On Thursday, Crux spoke to a group of Lodwar seminarians whose studies have been supported by Aid to the Church in Need. Four are set to be ordained transitional deacons on Saturday, and one will be ordained to the priesthood. Three are originally from someplace other than Lodwar, and all offered versions of the same answer when asked why they ended up here.
“I knew about the struggles and hardships here,” said Deacon Fidelis Nzioka, who’ll be ordained a priest by Kimengich on Saturday. “I knew about the priest shortage, the hot sun, the financial and economic problems, and I also knew Lodwar has fewer vocations than other places.
“That triggered me a lot,” Nzioka said. “I thought coming here was the best sacrifice I could make, giving all of myself.”
Okoli, the Nigerian priest from Kalamazoo currently serving in Lodwar, agreed.
“This is real missionary work, it’s what mission is all about,” he said. “It’s hard, it takes all you have to give and more, and that’s part of why I like it.”
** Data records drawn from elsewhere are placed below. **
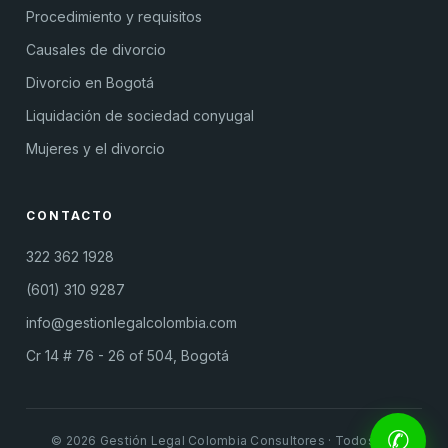
Procedimiento y requisitos
Causales de divorcio
Divorcio en Bogotá
Liquidación de sociedad conyugal
Mujeres y el divorcio
CONTACTO
322 362 1928
(601) 310 9287
info@gestionlegalcolombia.com
Cr 14 # 76 - 26 of 504, Bogotá
✆
© 2026 Gestión Legal Colombia Consultores · Todos los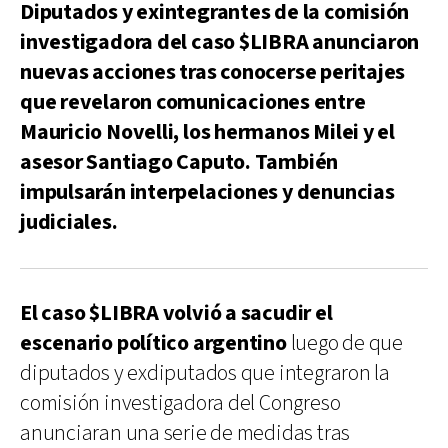
Diputados y exintegrantes de la comisión
investigadora del caso $LIBRA anunciaron
nuevas acciones tras conocerse peritajes
que revelaron comunicaciones entre
Mauricio Novelli, los hermanos Milei y el
asesor Santiago Caputo. También
impulsarán interpelaciones y denuncias
judiciales.
El caso $LIBRA volvió a sacudir el
escenario político argentino
luego de que
diputados y exdiputados que integraron la
comisión investigadora del Congreso
anunciaran una serie de medidas tras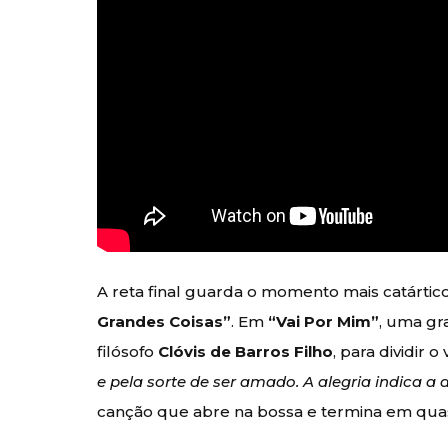
A reta final guarda o momento mais catárti
Grandes Coisas”
. Em
“Vai Por Mim”
, uma gr
filósofo
Clóvis de Barros Filho
, para dividir o
e pela sorte de ser amado. A alegria indica a 
canção que abre na bossa e termina em qua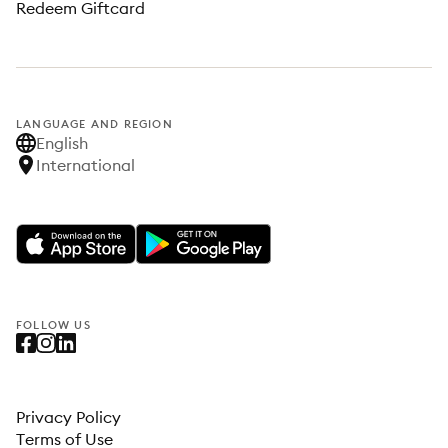
Redeem Giftcard
LANGUAGE AND REGION
English
International
FOLLOW US
Privacy Policy
Terms of Use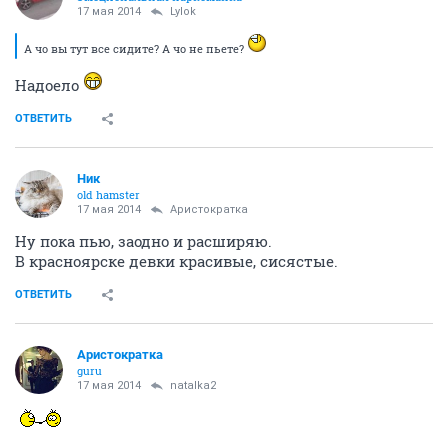
17 мая 2014
Lylok
А чо вы тут все сидите? А чо не пьете?
Надоело
ОТВЕТИТЬ
Ник
old hamster
17 мая 2014
Аристократка
Ну пока пью, заодно и расширяю.
В красноярске девки красивые, сисястые.
ОТВЕТИТЬ
Аристократка
guru
17 мая 2014
natalka2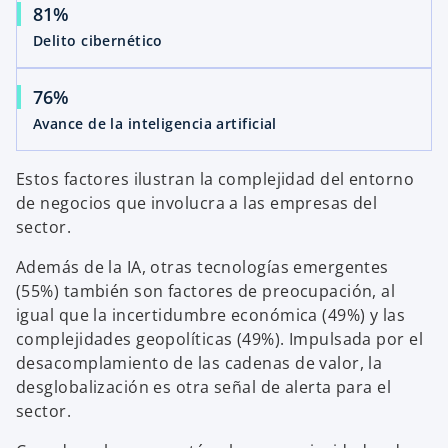
81%
Delito cibernético
76%
Avance de la inteligencia artificial
Estos factores ilustran la complejidad del entorno
de negocios que involucra a las empresas del
sector.
Además de la IA, otras tecnologías emergentes
(55%) también son factores de preocupación, al
igual que la incertidumbre económica (49%) y las
complejidades geopolíticas (49%). Impulsada por el
desacomplamiento de las cadenas de valor, la
desglobalización es otra señal de alerta para el
sector.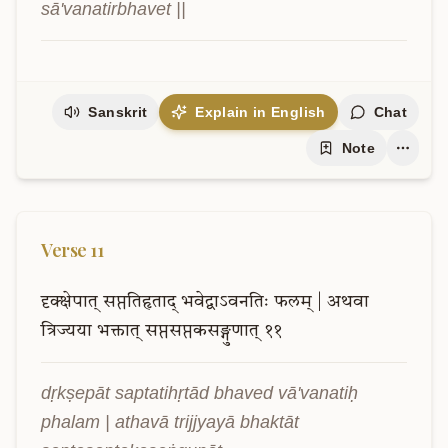
sā'vanatirbhavet ||
Sanskrit
Explain in English
Chat
Note
Verse
11
दृक्क्षेपात्
सप्ततिहृताद्
भवेद्वाऽवनतिः
फलम्
|
अथवा
त्रिज्यया
भक्तात्
सप्तसप्तकसङ्गुणात्
११
dṛkṣepāt saptatihṛtād bhaved vā'vanatiḥ 
phalam | athavā trijjyayā bhaktāt 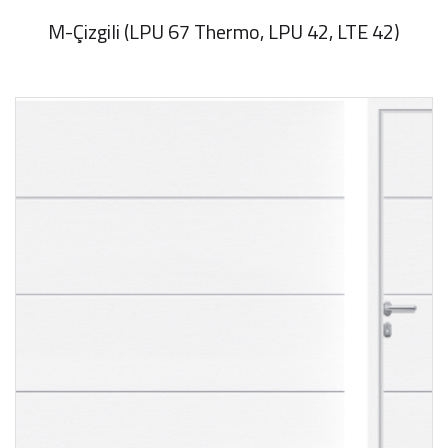
M-Çizgili (LPU 67 Thermo, LPU 42, LTE 42)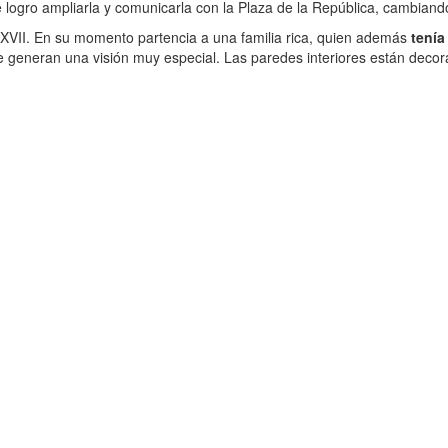
í se logro ampliarla y comunicarla con la Plaza de la República, camb
lo XVII. En su momento partencia a una familia rica, quien además
tenía
generan una visión muy especial. Las paredes interiores están decora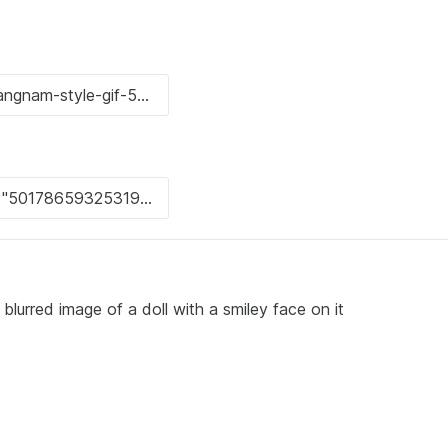
rred image of a doll with a smiley face on it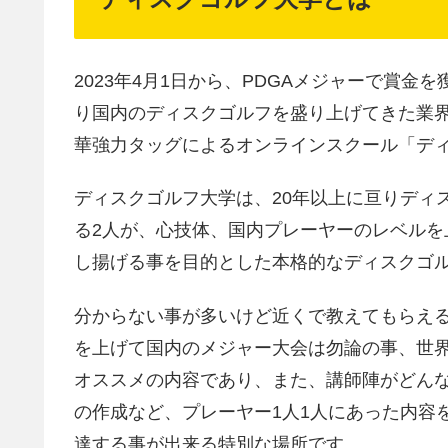
2023年4月1日から、PDGAメジャーで賞
り国内のディスクゴルフを盛り上げてきた業
華強力タッグによるオンラインスクール「デ
ディスクゴルフ大学は、20年以上に亘りディ
る2人が、心技体、国内プレーヤーのレベル
し揚げる事を目的とした本格的なディスクゴ
分からない事が多いけど近くで教えてもらえ
を上げて国内のメジャー大会は勿論の事、世
オススメの内容であり、また、講師陣がどん
の作成など、プレーヤー1人1人にあった内容
達する事が出来る特別な場所です。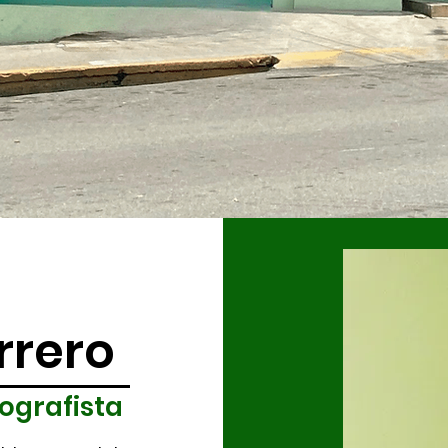
errero
ografista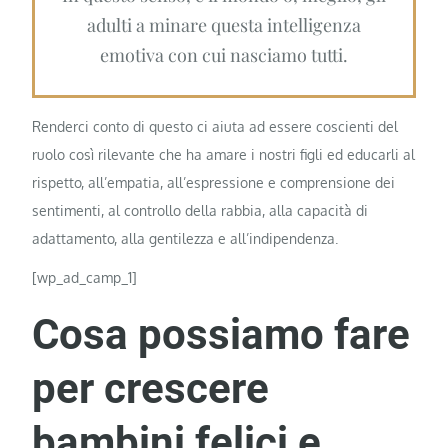
adulti a minare questa intelligenza
emotiva con cui nasciamo tutti.
Renderci conto di questo ci aiuta ad essere coscienti del
ruolo così rilevante che ha amare i nostri figli ed educarli al
rispetto, all’empatia, all’espressione e comprensione dei
sentimenti, al controllo della rabbia, alla capacità di
adattamento, alla gentilezza e all’indipendenza.
[wp_ad_camp_1]
Cosa possiamo fare
per crescere
bambini felici e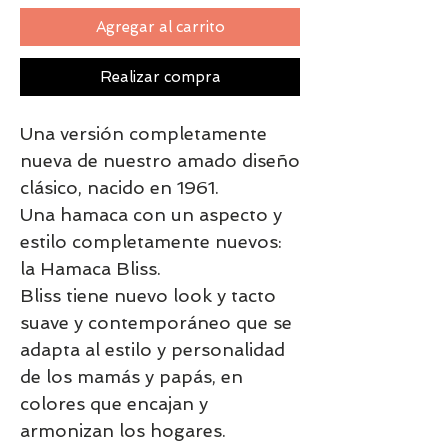
Agregar al carrito
Realizar compra
Una versión completamente
nueva de nuestro amado diseño
clásico, nacido en 1961.
Una hamaca con un aspecto y
estilo completamente nuevos:
la Hamaca Bliss.
Bliss tiene nuevo look y tacto
suave y contemporáneo que se
adapta al estilo y personalidad
de los mamás y papás, en
colores que encajan y
armonizan los hogares.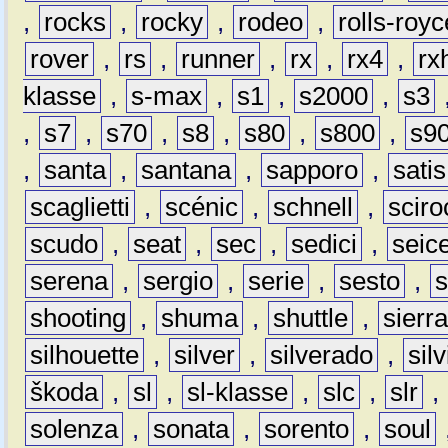
,
rocks
,
rocky
,
rodeo
,
rolls-royc
rover
,
rs
,
runner
,
rx
,
rx4
,
rx
klasse
,
s-max
,
s1
,
s2000
,
s3
,
s7
,
s70
,
s8
,
s80
,
s800
,
s9
,
santa
,
santana
,
sapporo
,
satis
scaglietti
,
scénic
,
schnell
,
sciro
scudo
,
seat
,
sec
,
sedici
,
seic
serena
,
sergio
,
serie
,
sesto
,
shooting
,
shuma
,
shuttle
,
sierr
silhouette
,
silver
,
silverado
,
silv
škoda
,
sl
,
sl-klasse
,
slc
,
slr
,
solenza
,
sonata
,
sorento
,
soul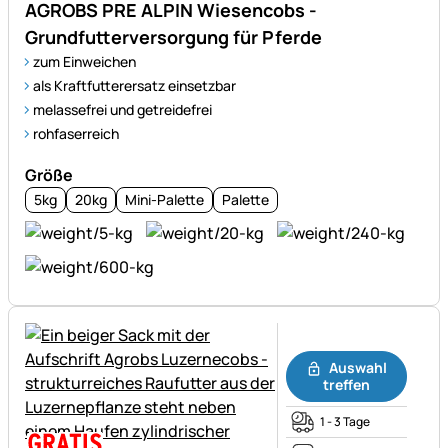
AGROBS PRE ALPIN Wiesencobs -
Grundfutterversorgung für Pferde
zum Einweichen
als Kraftfutterersatz einsetzbar
melassefrei und getreidefrei
rohfaserreich
Größe
5kg
20kg
Mini-Palette
Palette
Noch keine Bewertungen ab
Auswahl
treffen
1 - 3 Tage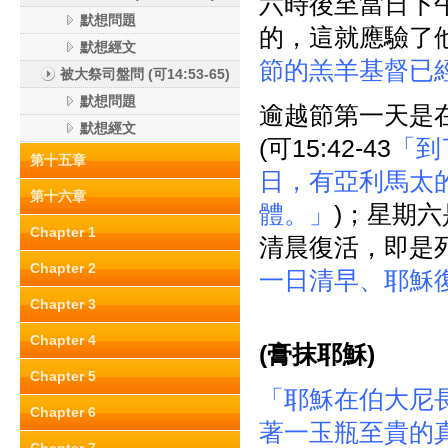
六時後至當日下
默想問題
的，這就應驗了他
默想經文
節的羔羊基督已
被大祭司盤問 (可14:53-65)
默想問題
逾越節第一天是
默想經文
(可15:42-43
「到
第十五章
日，有亞利馬太
第十六章
體。」
)；星期
Chapter 1
清晨復活，即是死後
Chapter 2
一日清早、耶穌
Chapter 3
Chapter 4
(
膏抹耶穌)
Chapter 5
「耶穌在伯大尼
Chapter 6
著一玉瓶至貴的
In the end, Ekalimon laughed about the frequent assumption in Europe and the States that Catholics in places such as Lodwar are obsessed with the same things they are – debates over Amoris Laetitia, for instance, or women in the church, or the distribution of power between Rome and the local churches.
“Here, the needs of the people have to come first,” he said. “We can say our prayers under a tree if we have to, and we do. But if the people are dying of hunger or disease, if they’re missing their simple daily needs, none of the rest matters.
“In other places, you can afford to be worried about those things,” he said, referring to the usual canon of Western debates. “Here, we have more urgent, more basic problems.”